Epertinib counteracts multidrug resistance in cancer cells by antagonizing the drug efflux function of ABCB1 and ABCG2
Multidrug resistance (MDR) presents a major challenge in cancer treatment, often driven by the overexpression of ATP-binding cassette (ABC) transporters such as ABCB1 and/or ABCG2 in cancer cells. These transporters reduce the effectiveness of chemotherapy drugs by actively pumping them out of cells, a process fueled by ATP hydrolysis that limits drug accumulation within the cells. The lack of approved therapies to address MDR complicates the treatment of resistant cancers, prompting interest in alternative strategies like drug repurposing. One promising approach involves using molecularly targeted agents to overcome MDR by inhibiting ABCB1 and/or ABCG2 activity.

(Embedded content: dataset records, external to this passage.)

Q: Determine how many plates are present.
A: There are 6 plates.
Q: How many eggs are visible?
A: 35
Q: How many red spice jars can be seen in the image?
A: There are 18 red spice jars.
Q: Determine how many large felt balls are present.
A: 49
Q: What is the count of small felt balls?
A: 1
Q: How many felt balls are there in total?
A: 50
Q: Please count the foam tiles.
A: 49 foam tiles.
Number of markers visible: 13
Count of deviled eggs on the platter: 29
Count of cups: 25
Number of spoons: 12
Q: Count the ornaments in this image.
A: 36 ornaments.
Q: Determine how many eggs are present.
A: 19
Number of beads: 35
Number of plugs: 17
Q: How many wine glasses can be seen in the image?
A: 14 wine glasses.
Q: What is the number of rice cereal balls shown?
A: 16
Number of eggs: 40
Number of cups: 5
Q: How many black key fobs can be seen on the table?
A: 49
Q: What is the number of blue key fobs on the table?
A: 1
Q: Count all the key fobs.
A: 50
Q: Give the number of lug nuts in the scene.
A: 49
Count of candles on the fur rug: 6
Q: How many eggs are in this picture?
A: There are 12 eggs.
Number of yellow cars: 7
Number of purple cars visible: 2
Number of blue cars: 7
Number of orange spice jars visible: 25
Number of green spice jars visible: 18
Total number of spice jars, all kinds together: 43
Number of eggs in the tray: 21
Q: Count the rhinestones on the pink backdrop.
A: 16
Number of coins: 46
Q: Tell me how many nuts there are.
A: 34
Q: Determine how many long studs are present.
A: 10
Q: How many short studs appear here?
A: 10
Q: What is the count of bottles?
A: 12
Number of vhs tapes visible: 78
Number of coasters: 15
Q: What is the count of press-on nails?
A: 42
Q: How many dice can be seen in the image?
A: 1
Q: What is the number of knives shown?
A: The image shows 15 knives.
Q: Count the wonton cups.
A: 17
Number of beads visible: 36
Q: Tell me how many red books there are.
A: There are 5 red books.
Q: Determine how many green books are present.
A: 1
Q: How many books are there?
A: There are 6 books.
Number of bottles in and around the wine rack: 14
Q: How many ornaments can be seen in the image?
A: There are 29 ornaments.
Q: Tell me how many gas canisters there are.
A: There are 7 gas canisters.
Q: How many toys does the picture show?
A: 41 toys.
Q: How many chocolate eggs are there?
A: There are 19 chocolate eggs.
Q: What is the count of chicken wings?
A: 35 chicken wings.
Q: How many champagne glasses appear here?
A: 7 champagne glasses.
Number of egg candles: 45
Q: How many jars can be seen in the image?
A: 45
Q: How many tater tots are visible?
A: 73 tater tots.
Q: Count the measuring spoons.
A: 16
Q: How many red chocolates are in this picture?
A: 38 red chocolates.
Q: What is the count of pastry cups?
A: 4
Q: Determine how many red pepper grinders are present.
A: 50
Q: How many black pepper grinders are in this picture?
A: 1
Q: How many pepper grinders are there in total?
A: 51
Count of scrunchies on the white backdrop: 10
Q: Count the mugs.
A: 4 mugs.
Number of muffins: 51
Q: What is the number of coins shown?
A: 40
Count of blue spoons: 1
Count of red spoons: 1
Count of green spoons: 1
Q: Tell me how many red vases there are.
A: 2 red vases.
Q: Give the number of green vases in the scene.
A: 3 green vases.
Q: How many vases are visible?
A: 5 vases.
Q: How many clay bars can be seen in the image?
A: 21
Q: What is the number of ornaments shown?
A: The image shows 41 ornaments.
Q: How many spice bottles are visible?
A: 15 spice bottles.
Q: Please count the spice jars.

Epertinib, a potent EGFR and HER2 inhibitor currently undergoing clinical trials for solid tumors, was evaluated for its potential to reverse MDR in cancer cells overexpressing ABCB1 and ABCG2. Our results show that epertinib, at sub-toxic, submicromolar concentrations, effectively restores the sensitivity of MDR cancer cells to chemotherapy in a dose-dependent manner. The data indicate that epertinib enhances drug-induced apoptosis by inhibiting the efflux functions of ABCB1 and ABCG2, without affecting their expression levels. Using ATPase assays and molecular docking, we identified potential binding sites between epertinib and the drug-binding pockets of these transporters.
In conclusion, our study highlights an additional pharmacological action of epertinib, showing its potential to modulate ABCB1 and ABCG2 activity. These findings suggest that combining epertinib with traditional chemotherapy could offer therapeutic benefits for patients with tumors overexpressing these transporters, warranting further investigation.